─── RECORDS ───

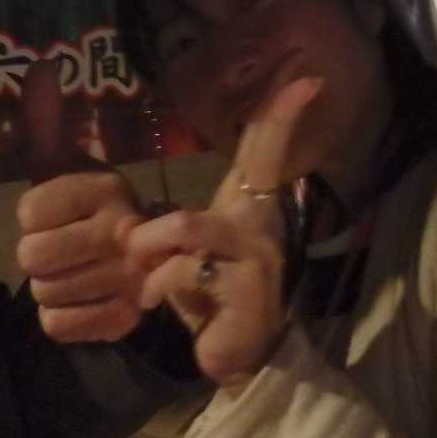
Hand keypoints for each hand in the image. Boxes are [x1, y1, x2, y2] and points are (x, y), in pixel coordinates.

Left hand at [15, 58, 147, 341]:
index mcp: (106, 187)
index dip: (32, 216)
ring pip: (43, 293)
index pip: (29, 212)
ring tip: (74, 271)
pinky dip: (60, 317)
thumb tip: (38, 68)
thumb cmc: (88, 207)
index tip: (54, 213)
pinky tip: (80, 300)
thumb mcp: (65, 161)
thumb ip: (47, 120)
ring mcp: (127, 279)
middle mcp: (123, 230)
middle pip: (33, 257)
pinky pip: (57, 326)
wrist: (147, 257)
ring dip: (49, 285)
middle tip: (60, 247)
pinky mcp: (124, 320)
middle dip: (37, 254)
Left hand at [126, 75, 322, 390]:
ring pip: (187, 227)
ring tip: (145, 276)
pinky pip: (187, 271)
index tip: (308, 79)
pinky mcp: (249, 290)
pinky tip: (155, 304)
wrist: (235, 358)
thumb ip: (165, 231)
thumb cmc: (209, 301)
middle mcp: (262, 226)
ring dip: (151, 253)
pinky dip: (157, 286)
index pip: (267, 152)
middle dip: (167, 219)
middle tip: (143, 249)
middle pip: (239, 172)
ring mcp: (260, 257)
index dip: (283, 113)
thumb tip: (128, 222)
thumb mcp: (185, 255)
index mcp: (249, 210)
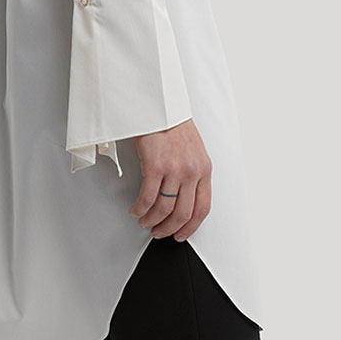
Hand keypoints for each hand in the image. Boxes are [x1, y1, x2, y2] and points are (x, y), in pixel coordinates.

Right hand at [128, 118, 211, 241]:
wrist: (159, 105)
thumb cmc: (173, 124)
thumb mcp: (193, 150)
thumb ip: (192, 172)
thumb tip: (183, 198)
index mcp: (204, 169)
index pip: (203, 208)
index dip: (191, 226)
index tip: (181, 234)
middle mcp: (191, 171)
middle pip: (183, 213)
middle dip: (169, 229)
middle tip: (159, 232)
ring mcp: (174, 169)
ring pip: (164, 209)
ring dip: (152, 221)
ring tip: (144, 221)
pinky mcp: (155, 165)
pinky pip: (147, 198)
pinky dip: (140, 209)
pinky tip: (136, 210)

───

# [WHAT YOU HAVE TO DO]
State the number of lines in the preceding entries that include the word "thumb". Provide nothing else.

# [RESULT]
12